Question: When was that (time)?
Kamahiai: That was the time after Lord George Paulet.
Question: Were you an eye witness at the time of granting by Kinau?
Kamahiai: I am not an eye witness. They (these people) were the only ones.
Question: When was a fence put up between their (two) properties?
Makaloa: During Kinau's life time, that is the first I had known.
Question: What did you know at that time?
Makaloa: Napahi is a cousin and Weloula was a man who did bad things. He was full of evil doings that we felt that he should be expelled or we would leave and let him have the place. When Napahi came down here to the fort and M. Kekuanaoa advised that the property be divided between Napahi and Weloula. Napahi asked M. Kekuanaoa to find "this man of yours" a place and be separated. M. Kekuanaoa thought it would be better to enclose each lot equally and Napahi agreed to do this. When this began to be started Weloula came to apologize to Napahi and the property was left as is to this time.

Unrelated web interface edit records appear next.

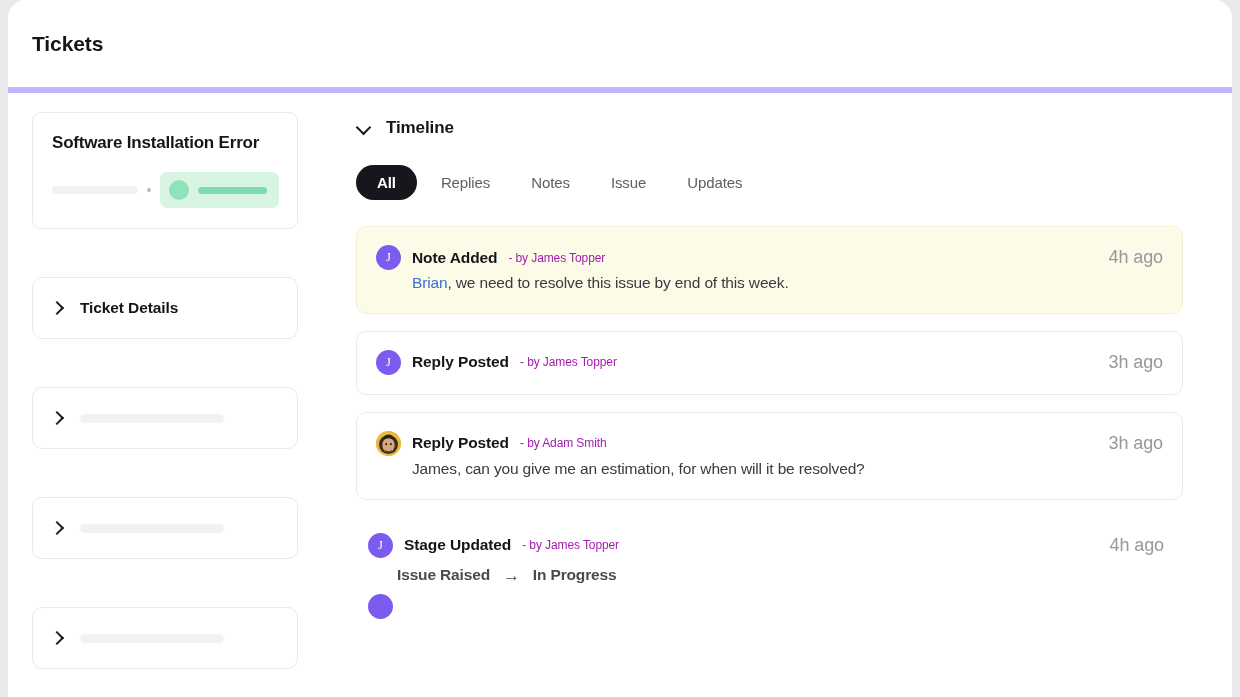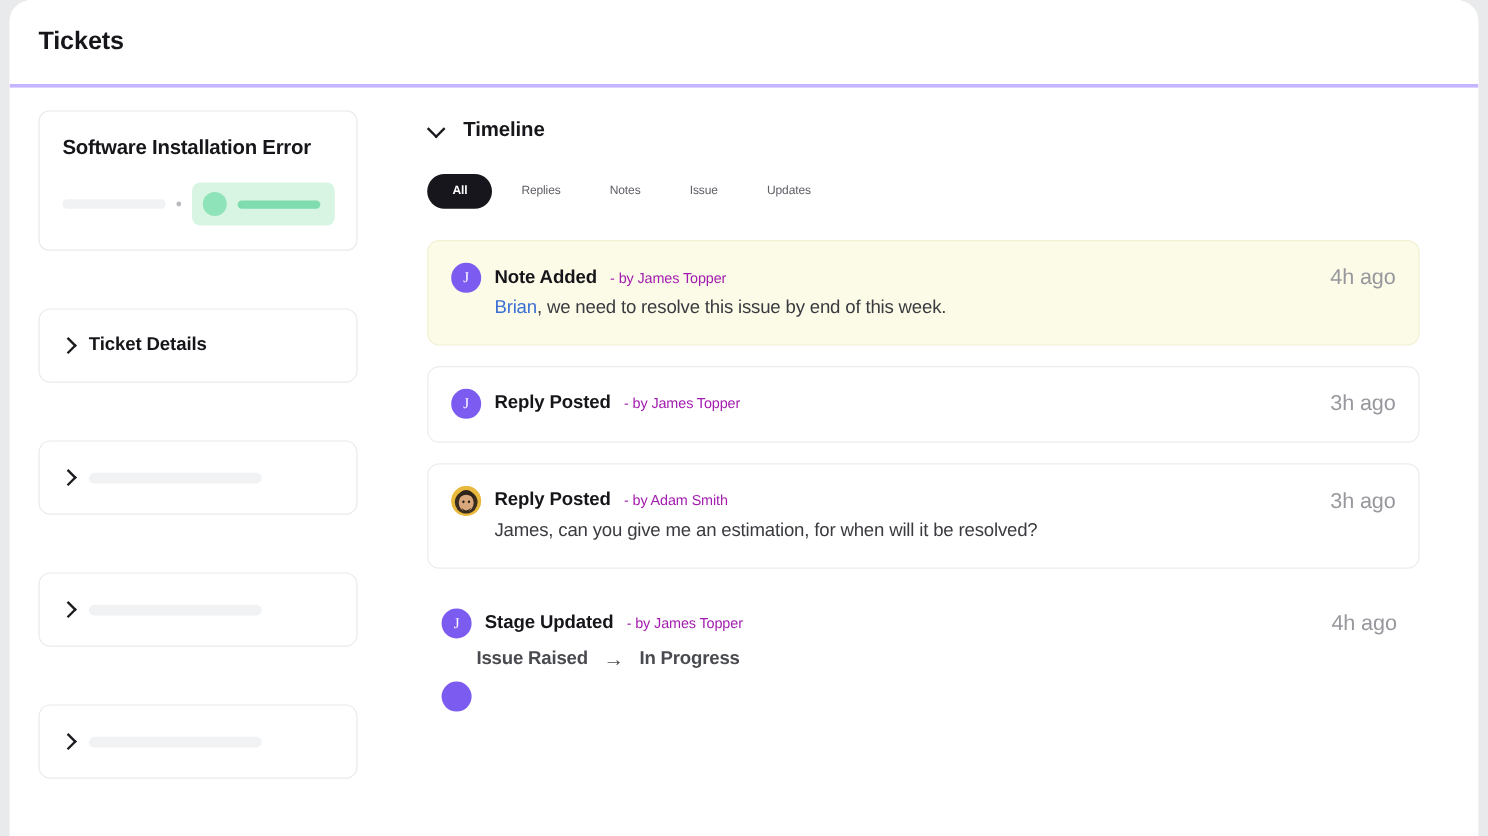--- a/index.html
+++ b/index.html
@@ -26,8 +26,8 @@
 
   
   .app-header {
-    height: 73px;
-    border-bottom: 3px solid #c4b5fd;
+    height: 93px;
+    border-bottom: 6px solid #c4b5fd;
     display: flex;
     align-items: center;
     padding-left: 24px;

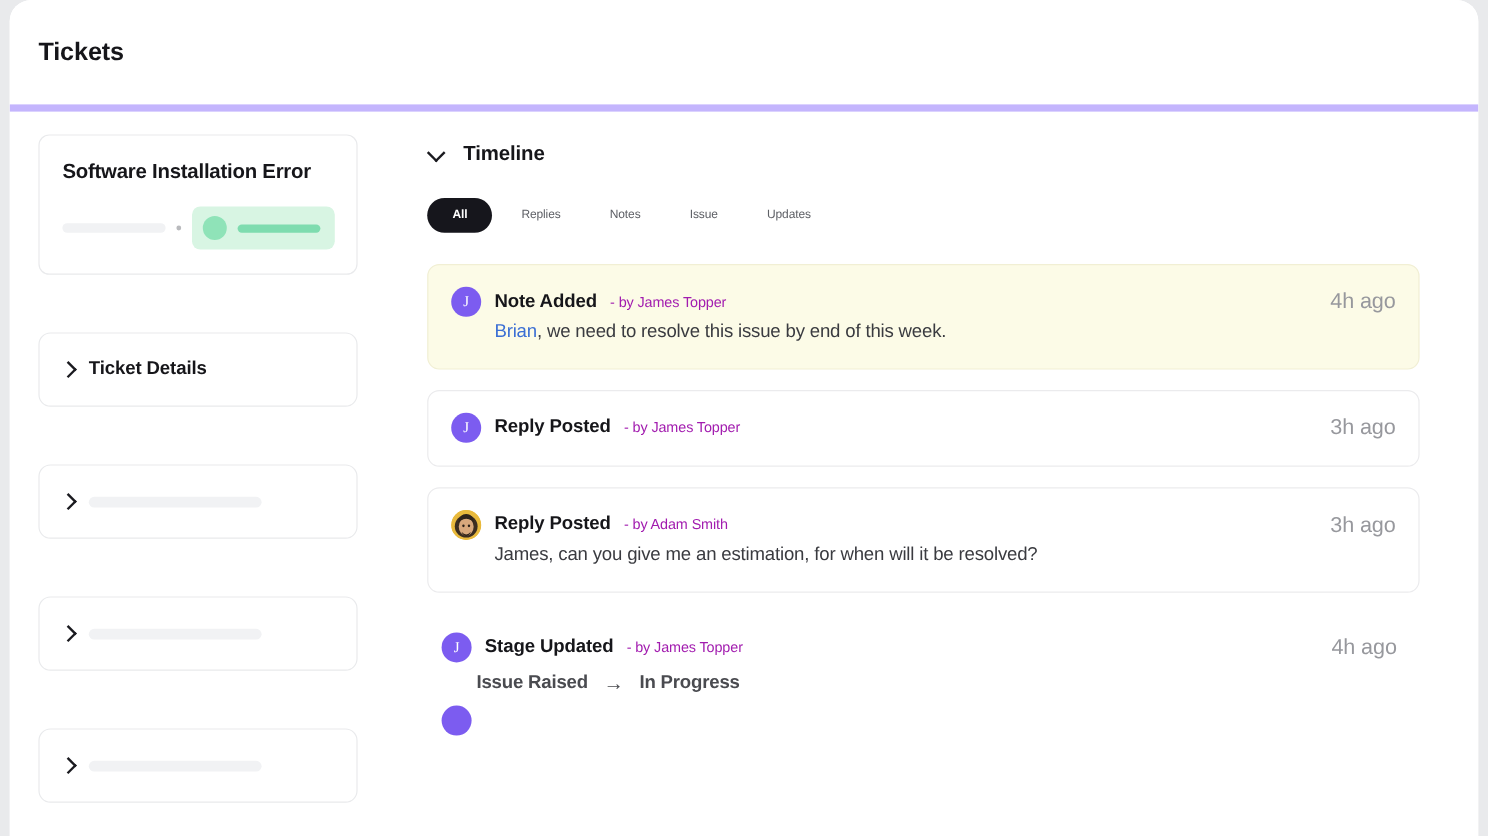--- a/index.html
+++ b/index.html
@@ -180,7 +180,7 @@
     margin-bottom: 26px;
   }
   .tab {
-    font-size: 10px;
+    font-size: 15px;
     color: #5e6066;
     padding: 9px 17px;
     border-radius: 20px;

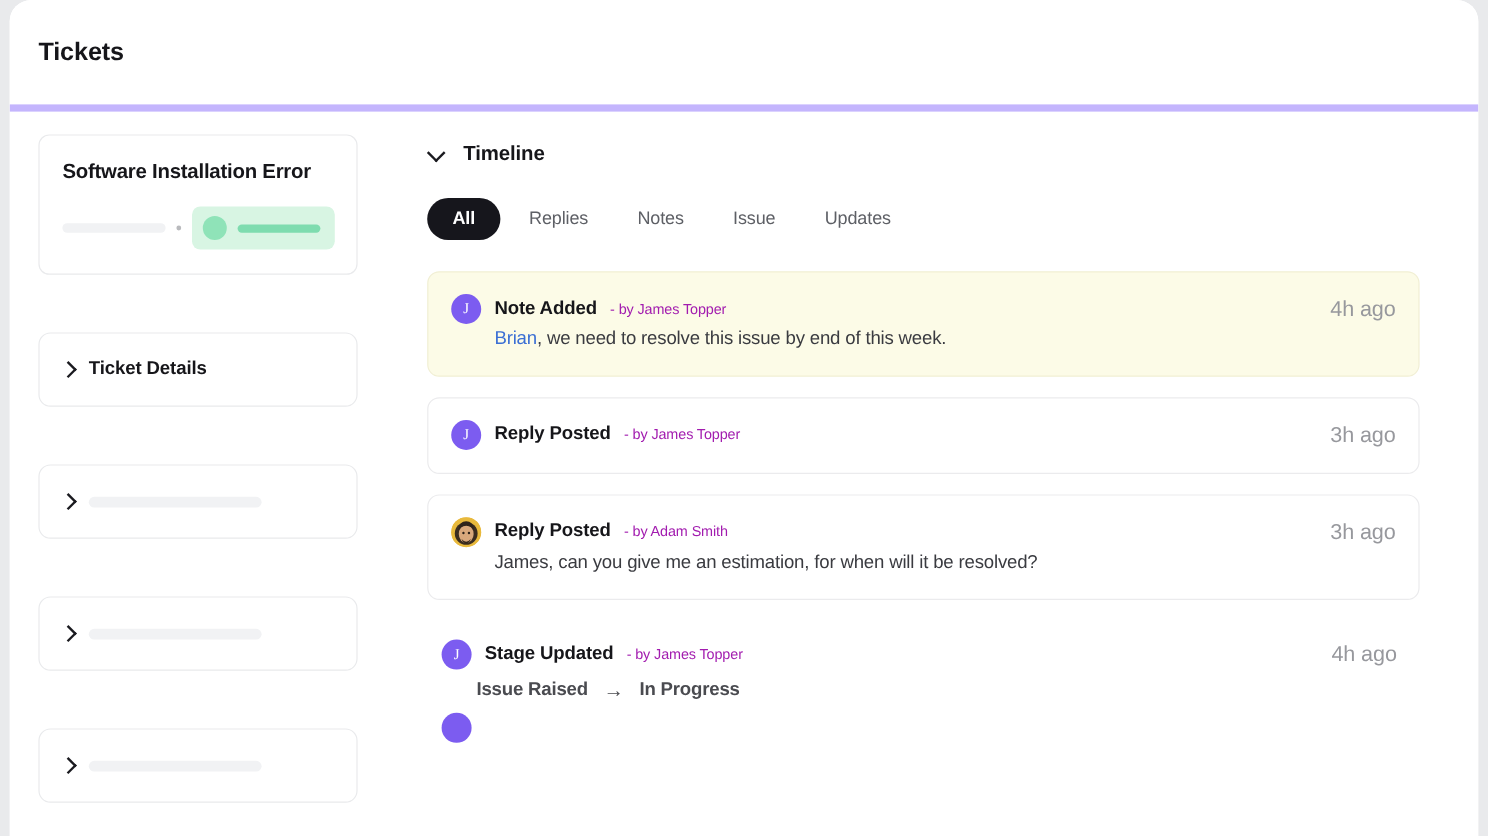--- a/index.html
+++ b/index.html
@@ -113,7 +113,7 @@
     display: flex;
     align-items: center;
     padding-left: 19px;
-    gap: 13px;
+    gap: 19px;
     margin-bottom: 17px;
     margin-top: 48px;
   }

June 16 was agreed upon as the date M. Kekuanaoa will be a witness for the property of Napahi and which would be the last of the testimonies. The final approval will be by the board of land titles when the proper time comes.
Page 59 & 60 [sic]
No. 22, G. Kauwaina, Claim of Napahi No. 66, Office of the Board of Commissioners Who Quiet Land Titles, Kauwila House, June 16, 1846
Governor M. Kekuanaoa's sworn testimony:
J. Napahi came and told me about his problem with Weloula. He related about Weloula's liquor drinking and prostitution. Weloula was summoned, at which time the complaint was explained to him and a favorable proposal was presented to him. I advised him to separate the property between the two of them and Napahi is still living on the lot just as I had divided (it) but for Kauwaina, I do not know about him.